(Source text Opens)

Gérard Caussé

Chamber music

Gérard Caussé

Gérard Caussé is acclaimed worldwide as one of the great virtuosos of his instrument and is one of the few musicians since William Primrose to have given the viola its freedom as a solo instrument in its own right. He received international recognition in the mid-1970s as a founder member and principal viola of the Ensemble Intercontemporain and violist of the Via Nova Quartet, then of the Parrenin Quartet. After a crucial encounter with Gidon Kremer, he chose to divide his time between chamber music and solo appearances.

(Source text Closes)

| Task |
Reproduce, word for word, the stretch of the Gérard Caussé text between "Gérard Caussé is" and "and solo appearances.", inclusive.

(Supplied information Opens)

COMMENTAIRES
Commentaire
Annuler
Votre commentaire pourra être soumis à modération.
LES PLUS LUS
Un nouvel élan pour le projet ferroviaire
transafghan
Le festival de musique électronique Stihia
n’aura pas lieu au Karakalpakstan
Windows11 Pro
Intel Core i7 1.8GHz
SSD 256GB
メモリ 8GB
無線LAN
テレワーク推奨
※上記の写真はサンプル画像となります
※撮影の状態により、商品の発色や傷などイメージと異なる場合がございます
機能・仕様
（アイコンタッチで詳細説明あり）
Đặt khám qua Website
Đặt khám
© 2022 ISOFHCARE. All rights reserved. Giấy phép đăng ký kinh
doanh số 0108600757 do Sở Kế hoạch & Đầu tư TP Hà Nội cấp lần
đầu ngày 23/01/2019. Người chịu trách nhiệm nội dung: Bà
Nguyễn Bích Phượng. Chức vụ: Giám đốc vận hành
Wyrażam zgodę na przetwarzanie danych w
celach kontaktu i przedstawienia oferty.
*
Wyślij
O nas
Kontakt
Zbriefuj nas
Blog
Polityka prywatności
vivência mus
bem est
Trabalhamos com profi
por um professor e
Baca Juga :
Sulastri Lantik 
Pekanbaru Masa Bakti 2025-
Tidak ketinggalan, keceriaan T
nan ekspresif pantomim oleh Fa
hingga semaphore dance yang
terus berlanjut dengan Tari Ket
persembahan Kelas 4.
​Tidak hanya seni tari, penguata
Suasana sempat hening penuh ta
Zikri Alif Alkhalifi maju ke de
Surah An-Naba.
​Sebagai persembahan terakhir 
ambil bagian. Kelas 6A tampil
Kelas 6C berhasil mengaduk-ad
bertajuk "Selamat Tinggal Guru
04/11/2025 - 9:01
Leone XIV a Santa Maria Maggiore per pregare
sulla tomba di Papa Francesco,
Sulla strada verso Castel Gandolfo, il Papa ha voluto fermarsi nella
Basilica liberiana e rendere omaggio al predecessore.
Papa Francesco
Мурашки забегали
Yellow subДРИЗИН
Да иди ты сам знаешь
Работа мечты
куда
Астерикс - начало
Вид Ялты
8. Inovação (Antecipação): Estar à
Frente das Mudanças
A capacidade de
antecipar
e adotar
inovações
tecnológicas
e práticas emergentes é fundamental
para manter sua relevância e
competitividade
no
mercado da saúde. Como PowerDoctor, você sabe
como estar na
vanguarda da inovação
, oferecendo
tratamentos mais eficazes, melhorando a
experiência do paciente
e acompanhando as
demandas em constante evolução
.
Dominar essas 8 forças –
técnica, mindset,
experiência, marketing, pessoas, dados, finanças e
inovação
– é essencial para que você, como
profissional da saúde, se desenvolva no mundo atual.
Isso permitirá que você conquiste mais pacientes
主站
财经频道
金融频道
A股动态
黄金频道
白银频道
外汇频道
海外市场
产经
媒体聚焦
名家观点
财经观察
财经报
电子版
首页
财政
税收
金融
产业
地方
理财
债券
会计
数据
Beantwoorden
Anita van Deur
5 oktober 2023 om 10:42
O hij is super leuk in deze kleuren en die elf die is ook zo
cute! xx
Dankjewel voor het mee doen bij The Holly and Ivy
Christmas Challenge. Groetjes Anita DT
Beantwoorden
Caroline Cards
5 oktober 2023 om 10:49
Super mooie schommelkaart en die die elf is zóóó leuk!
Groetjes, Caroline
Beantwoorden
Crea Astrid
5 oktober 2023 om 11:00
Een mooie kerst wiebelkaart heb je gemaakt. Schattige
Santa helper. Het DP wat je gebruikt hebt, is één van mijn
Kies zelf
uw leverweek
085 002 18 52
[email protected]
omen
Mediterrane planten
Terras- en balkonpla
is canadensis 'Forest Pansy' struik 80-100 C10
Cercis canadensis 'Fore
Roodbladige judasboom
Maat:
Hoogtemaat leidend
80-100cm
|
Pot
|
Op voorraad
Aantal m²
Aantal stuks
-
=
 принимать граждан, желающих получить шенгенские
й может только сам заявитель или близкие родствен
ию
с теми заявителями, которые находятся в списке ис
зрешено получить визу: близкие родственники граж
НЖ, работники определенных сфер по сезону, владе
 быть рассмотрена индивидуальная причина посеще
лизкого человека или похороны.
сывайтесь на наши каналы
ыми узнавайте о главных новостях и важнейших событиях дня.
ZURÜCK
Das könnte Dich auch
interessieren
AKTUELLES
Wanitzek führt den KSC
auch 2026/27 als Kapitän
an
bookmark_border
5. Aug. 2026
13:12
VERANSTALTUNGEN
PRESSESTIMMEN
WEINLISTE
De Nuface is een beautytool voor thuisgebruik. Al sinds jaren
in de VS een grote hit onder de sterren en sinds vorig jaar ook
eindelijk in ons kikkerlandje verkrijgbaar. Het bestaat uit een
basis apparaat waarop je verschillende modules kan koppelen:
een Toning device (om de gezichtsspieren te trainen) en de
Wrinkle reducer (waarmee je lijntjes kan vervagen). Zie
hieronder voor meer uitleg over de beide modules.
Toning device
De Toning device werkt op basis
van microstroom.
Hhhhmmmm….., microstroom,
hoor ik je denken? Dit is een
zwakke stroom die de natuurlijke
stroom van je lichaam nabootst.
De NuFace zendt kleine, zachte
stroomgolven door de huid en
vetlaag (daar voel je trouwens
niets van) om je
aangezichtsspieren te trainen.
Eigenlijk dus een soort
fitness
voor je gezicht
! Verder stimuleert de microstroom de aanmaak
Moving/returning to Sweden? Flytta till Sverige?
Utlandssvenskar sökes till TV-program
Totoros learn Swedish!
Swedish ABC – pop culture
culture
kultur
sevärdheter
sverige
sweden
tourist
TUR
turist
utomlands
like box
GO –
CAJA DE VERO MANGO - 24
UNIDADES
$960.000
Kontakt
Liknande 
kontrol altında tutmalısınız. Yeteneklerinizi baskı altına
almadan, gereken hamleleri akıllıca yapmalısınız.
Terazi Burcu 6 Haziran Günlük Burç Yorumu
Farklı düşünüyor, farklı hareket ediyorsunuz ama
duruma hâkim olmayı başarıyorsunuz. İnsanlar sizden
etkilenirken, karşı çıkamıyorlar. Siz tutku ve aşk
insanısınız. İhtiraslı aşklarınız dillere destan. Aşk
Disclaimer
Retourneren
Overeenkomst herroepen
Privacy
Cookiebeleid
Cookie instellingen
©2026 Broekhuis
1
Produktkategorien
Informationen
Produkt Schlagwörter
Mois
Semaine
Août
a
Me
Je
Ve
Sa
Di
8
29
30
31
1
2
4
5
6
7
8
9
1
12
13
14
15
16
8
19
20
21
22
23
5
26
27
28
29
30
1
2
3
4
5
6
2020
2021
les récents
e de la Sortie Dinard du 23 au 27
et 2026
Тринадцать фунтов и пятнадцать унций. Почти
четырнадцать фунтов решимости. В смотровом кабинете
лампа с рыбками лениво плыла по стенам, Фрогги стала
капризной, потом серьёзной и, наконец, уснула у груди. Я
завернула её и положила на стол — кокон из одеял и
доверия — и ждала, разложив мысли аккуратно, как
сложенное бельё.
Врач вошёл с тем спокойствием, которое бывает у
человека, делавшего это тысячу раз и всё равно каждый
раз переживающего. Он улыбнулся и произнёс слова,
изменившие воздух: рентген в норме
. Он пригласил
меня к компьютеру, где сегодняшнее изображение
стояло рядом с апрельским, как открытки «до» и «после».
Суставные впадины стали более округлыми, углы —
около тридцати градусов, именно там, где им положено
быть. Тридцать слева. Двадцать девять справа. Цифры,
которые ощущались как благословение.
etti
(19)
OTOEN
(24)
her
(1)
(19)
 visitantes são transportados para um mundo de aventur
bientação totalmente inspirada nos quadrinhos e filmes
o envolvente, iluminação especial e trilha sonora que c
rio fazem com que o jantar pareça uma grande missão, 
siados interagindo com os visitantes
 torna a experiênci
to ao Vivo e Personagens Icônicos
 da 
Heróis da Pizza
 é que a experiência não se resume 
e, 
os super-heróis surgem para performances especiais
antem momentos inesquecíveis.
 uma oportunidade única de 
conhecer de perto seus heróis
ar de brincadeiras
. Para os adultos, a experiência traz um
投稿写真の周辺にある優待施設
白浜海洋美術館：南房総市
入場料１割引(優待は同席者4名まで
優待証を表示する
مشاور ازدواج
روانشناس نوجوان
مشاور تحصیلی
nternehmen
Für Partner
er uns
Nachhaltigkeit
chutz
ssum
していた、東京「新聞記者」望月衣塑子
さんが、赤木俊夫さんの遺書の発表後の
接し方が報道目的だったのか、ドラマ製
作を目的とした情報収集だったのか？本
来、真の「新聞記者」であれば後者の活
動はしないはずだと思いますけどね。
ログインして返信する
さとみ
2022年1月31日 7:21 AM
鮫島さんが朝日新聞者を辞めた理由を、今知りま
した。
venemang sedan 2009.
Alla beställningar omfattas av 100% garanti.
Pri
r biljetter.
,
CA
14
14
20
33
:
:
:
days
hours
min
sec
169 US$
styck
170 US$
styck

(Supplied information Closes)

| Exercise output |
Gérard Caussé is acclaimed worldwide as one of the great virtuosos of his instrument and is one of the few musicians since William Primrose to have given the viola its freedom as a solo instrument in its own right. He received international recognition in the mid-1970s as a founder member and principal viola of the Ensemble Intercontemporain and violist of the Via Nova Quartet, then of the Parrenin Quartet. After a crucial encounter with Gidon Kremer, he chose to divide his time between chamber music and solo appearances.